Dance Like NOBODY’S Watching

Those of you who REALLY know me, know that I lead an active and CRAZY life!  Sometimes I stretch myself so thin and I give so much to others that I rarely make time for myself.  It’s become quite a concern with some of the people who are close to me in my life.  Recently, I had to cut back on a couple of classes in my schedule due to work commitments and also learning a new fitness that I am feeling passionate about that is pretty much cutting edge.  There are some who don’t understand what I’m doing and there are some that aren’t feeling my journey, but I had to come to the realization is that this journey is NOT theirs to understand, it’s mine to EMBRACE and COMPREHEND.  I’ve made so much concessions for others that I haven’t made any for myself and THAT IS WRONG!

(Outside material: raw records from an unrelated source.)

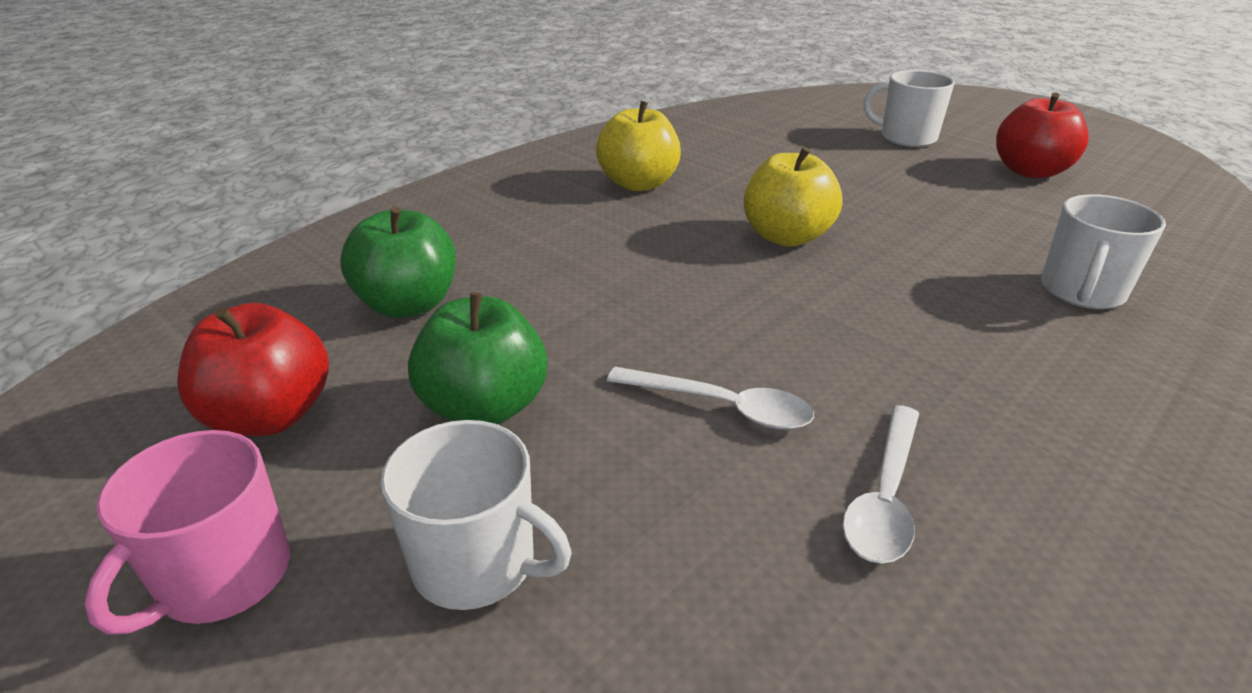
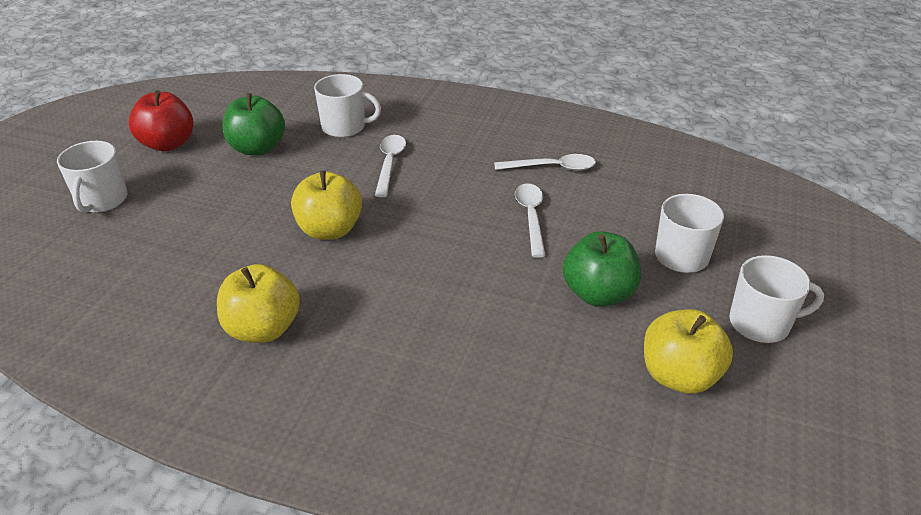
camera: 115 degrees left, 5 degrees up
(222, 577) = (761, 323): pink mug -> white mug
(270, 416) = (679, 376): red apple -> yellow apple
(408, 305) = (536, 378): green apple -> green apple (257, 148)
(946, 308) = (389, 164): none -> white spoon

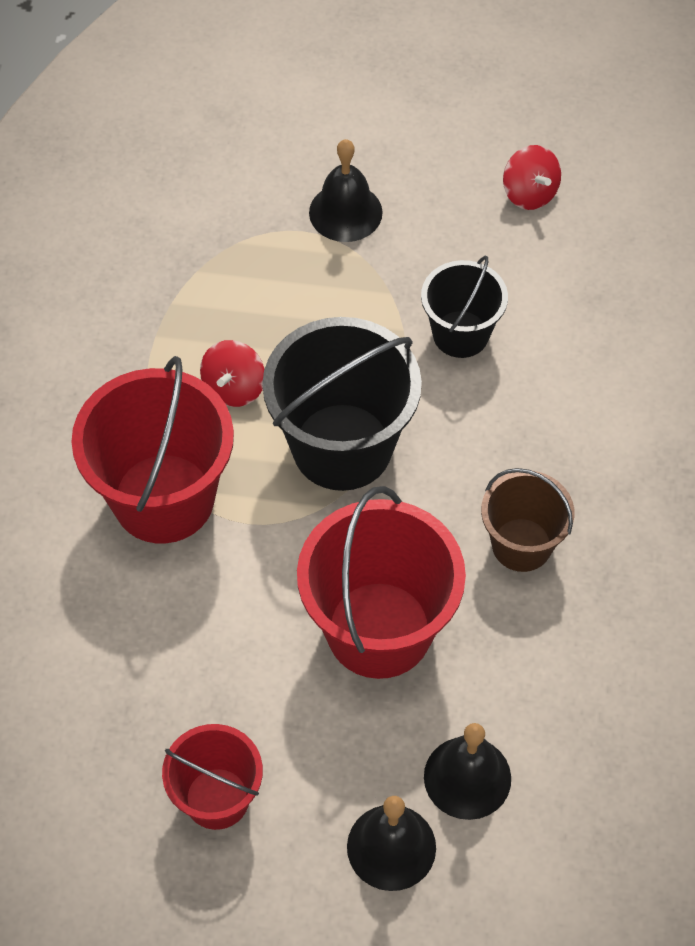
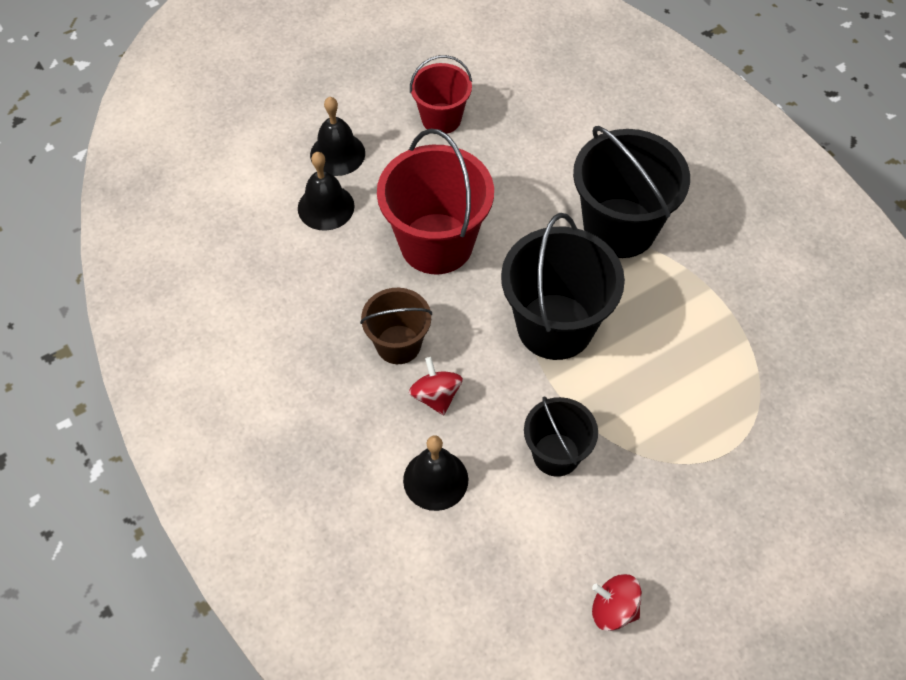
camera: 140 degrees right, 0 degrees up
(163, 498) = (619, 228): red bucket -> black bucket
(234, 388) = (652, 315): red spinning top -> red spinning top (436, 396)
(345, 212) = (718, 488): black bell -> black bell (435, 480)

When I entered into the fitness world, I was told that I wasn’t good enough.  I was told that you don’t have “the look”.  I came from an upbringing and a background where the words CAN’T and WON’T are not in the vocabulary.  If you want something bad enough, you go out there and get it and you let no one or any circumstance keep you from achieving what it is that you want.  I find those who have something to say about you and they (themselves) aren’t doing a thing with their life to be very unsettling.  I look up to the doers and the thinkers, the dreamers and the believers and the ones who do nothing but encourage along on the journey.  I, in turn, pay it forward to others!  It’s just that simple.  Give, but don’t expect anything in return!

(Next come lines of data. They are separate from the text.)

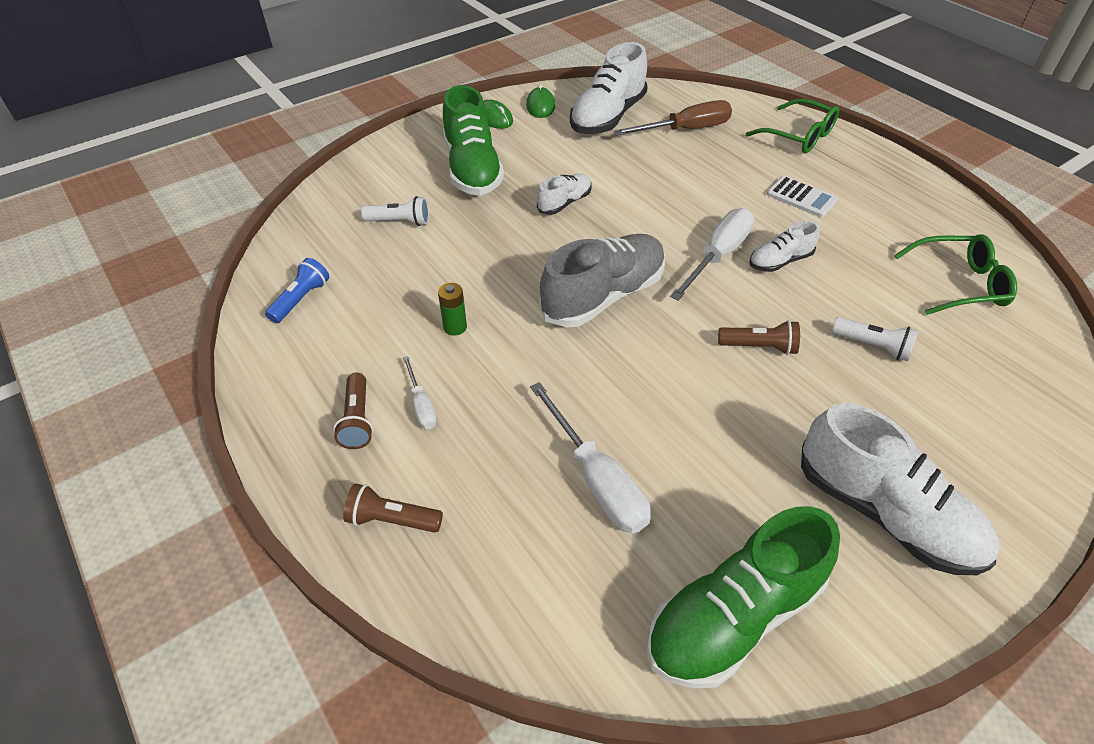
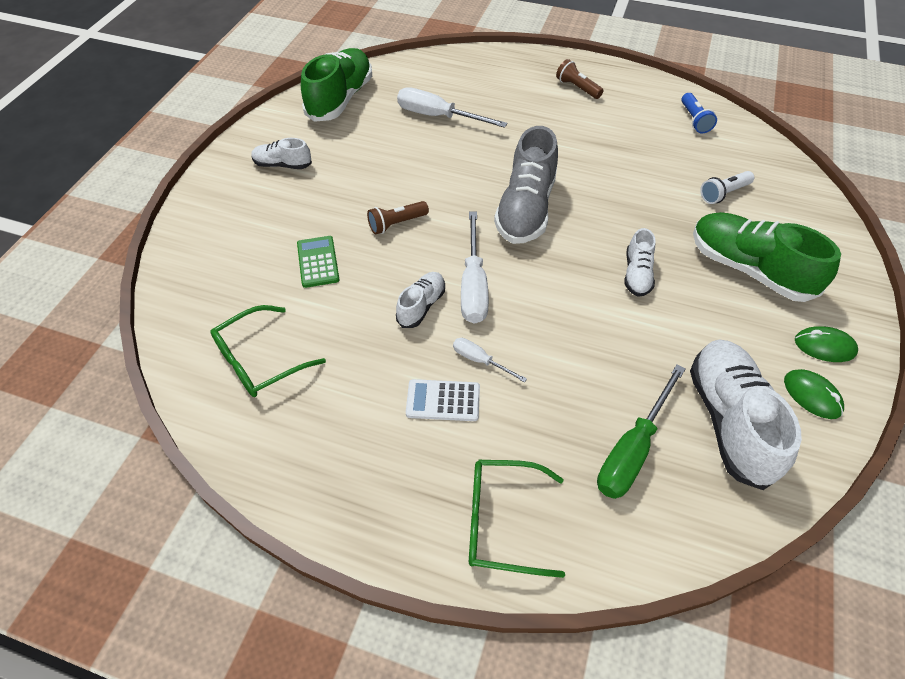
camera: 145 degrees right, 5 degrees up
(392, 519) = (512, 67): brown flashlight -> none
(421, 405) = (556, 106): white screwdriver -> white screwdriver (480, 360)
(455, 327) = (590, 147): green battery -> none
(685, 130) = (632, 449): brown screwdriver -> green screwdriver
(872, 346) = (318, 262): white flashlight -> green calculator
(884, 513) = (283, 165): white shoe -> white shoe, size x0.52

Recently, so much stress from outside forces such as people whose negativity has entered my orbit to stress from work and also stress from not having enough time to do all the things I want to do to be stifling.  My creativity was definitely in question.  My passion was definitely in question.  When your passion becomes a chore, it’s time to step back and re-evaluate.  I dropped into a friend’s dance class because I whine so much about how I miss being a student and how I miss just being out of my head and not having to think and be ON POINT every single time.  When I did that, it was just the kick in the pants that I needed to understand that I NEEDED this break from the normal.  I NEEDED this time to myself.  I “Danced Like Nobody Was Watching!”  And folks, let me tell you, it re-ignited me like no other.  My focus and mind shifted to a place where I could respect more what I do.

I don’t expect anyone to understand this ramble that’s going on, but guess what…..it’s not meant for anyone to understand!  It’s meant for me!  And in putting this out there in the universe in hopes of gaining clarity!  I am so blessed to be able to bring the best of me when I teach classes and I even more blessed when I can bring myself into what I love to do.  I’m writing again, I’m dancing again, I’m spending quality time with my loved ones, I’m evolving and growing!

Thanks for hearing me out!  I NEEDED THIS!  Remember, dance like nobody’s watching!  Love and blessings!